I remember thinking he might push me down the stairs. I remember seeing his father standing at the bottom, watching his son with his hands around my throat. 

That moment was my point of no return. I stopped fighting. I went limp. I shifted my body just enough to let him pass. He ran out of the house. I waited. I heard his car screech out of the driveway.

I walked downstairs, got into my car, and drove to the store to buy coolers. I went through the party on autopilot. I said goodbye to my brother before he boarded the plane to Tanzania. And the next day, I called my lawyer and told him to proceed with the divorce.

The truth is, I loved my husband. I still love him as my ex-husband. Loving someone through addiction is the most painful experience I’ve ever known. I am profoundly grateful that he is still alive. I’m grateful that he is straight. I am grateful that he has done his best to make amends for the damage his addiction has caused both of us. And I am grateful that we have been able to stay connected through our mutual healing.

I am also grateful that day didn't end my life.
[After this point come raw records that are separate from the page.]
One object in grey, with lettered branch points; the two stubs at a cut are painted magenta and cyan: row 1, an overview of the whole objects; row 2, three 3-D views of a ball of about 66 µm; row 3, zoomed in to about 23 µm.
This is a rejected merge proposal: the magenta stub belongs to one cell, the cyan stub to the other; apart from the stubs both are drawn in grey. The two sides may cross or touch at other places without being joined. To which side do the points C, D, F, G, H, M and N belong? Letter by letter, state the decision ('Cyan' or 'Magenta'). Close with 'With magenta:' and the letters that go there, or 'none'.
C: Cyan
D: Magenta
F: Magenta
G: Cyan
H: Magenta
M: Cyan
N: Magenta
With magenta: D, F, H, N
It is only now, almost twenty years later, that I fully realize how lucky I was. I am also grateful that I was able to set a boundary that put me on a whole new path of personal growth and self discovery.

​And I am grateful—deeply grateful—that he was my husband and not my child.
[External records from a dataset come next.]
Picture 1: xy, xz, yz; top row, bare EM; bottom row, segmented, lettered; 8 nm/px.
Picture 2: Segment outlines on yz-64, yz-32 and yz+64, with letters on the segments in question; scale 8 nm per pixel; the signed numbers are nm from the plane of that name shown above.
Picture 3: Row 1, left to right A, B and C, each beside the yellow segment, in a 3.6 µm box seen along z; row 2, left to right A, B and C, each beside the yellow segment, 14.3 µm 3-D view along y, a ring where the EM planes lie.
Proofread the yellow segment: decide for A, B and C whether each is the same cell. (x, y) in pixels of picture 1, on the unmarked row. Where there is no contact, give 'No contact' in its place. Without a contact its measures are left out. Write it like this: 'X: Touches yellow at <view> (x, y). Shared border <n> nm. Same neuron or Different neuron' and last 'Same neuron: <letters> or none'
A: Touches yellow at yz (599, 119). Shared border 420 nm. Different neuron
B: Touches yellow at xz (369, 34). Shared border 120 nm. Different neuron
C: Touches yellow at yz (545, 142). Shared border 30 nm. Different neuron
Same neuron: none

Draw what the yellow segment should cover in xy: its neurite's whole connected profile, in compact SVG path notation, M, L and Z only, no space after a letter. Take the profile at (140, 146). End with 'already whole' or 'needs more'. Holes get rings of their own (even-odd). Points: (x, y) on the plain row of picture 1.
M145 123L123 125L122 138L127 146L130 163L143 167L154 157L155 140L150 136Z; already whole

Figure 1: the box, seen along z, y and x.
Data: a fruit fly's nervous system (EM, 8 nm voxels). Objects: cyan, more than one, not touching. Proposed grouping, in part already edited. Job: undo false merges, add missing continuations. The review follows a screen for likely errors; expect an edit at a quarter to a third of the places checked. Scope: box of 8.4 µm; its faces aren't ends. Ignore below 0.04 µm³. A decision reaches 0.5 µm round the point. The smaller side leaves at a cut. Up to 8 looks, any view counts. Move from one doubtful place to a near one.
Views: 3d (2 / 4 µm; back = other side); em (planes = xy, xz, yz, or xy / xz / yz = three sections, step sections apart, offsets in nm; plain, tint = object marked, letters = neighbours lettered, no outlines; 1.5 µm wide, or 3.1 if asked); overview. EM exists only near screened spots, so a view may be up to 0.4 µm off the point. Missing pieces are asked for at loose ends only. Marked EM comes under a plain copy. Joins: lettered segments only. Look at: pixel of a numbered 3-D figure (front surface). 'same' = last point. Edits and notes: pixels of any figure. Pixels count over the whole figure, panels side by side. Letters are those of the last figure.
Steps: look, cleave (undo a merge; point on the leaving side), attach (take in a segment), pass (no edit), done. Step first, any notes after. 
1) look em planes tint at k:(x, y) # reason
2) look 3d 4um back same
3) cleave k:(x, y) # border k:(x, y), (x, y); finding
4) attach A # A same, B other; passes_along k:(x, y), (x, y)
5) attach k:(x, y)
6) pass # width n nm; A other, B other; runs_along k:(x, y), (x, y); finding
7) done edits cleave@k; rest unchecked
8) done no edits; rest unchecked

I cannot imagine the agony of watching your child suffer from addiction. I have sat beside countless parents in the halls of Al-Anon and Nar-Anon, bearing witness to a pain that has no clean edges. In those rooms, I found hope. Hope for the addict. Hope for myself. Hope born from surrender, from community, and from the radical honesty that is demanded by the Twelve Steps.

I found hope rooted in the belief that even when I don’t understand why something is happening to me, it is more than likely happening for me. For my growth. For the impact it will have on others I am connected to.

The deaths of Rob and Michele Reiner are tragic beyond words. And yet, even here, especially here, I find myself returning to hope. Hope that their lives, their love, and their legacy will continue to ripple outward.

Hope that this tragedy will spark deeper conversations about addiction, mental health, and the urgent need for compassion, kindness, and support.

Hope that light can still emerge from unbearable darkness.

I have no easy answers. But I do know this: even in the most devastating moments life brings, hope remains. I can always find peace. I can always find gratitude. I can always find joy.

And I will always choose hope.

A Quiet Invitation
You don’t need answers to these questions right now. Simply let them meet you where you are.

What would your life be like if you trusted yourself enough to recognize your own point of no return?

What would your life be like if you allowed love and boundaries to exist together, without believing that one cancels out the other?

What would your life be like if you released responsibility for someone else’s choices, healing, or recovery?

What would your life be like if you stopped asking “Why is this happening to me?” and gently asked “What might this be inviting me to learn?”

What would your life be like if you chose hope, not because the story ended the way you wanted, but because choosing hope was the only way forward?

2 Comments
Bernadette Ridge
12/17/2025 10:29:18 am

Trisha, reading this article, and the questions you posed, particularly in the context provided and occurring around us daily, had a profound impact on me this morning.

Thank you for sharing as you do; it makes a difference. I remain committed to hope and love, every day.

Blessings and gratitude to you, my friend, Bernadette

Reply
Trisha Jacobson link
12/18/2025 09:28:46 am

Bernadette,

Thank you for reaching out. I'm right there with you. Holding onto hope and staying focused on love, along with finding those joyful moments that are there if we allow ourselves to experience them no matter what is happening in our lives, is key as we move through the challenges.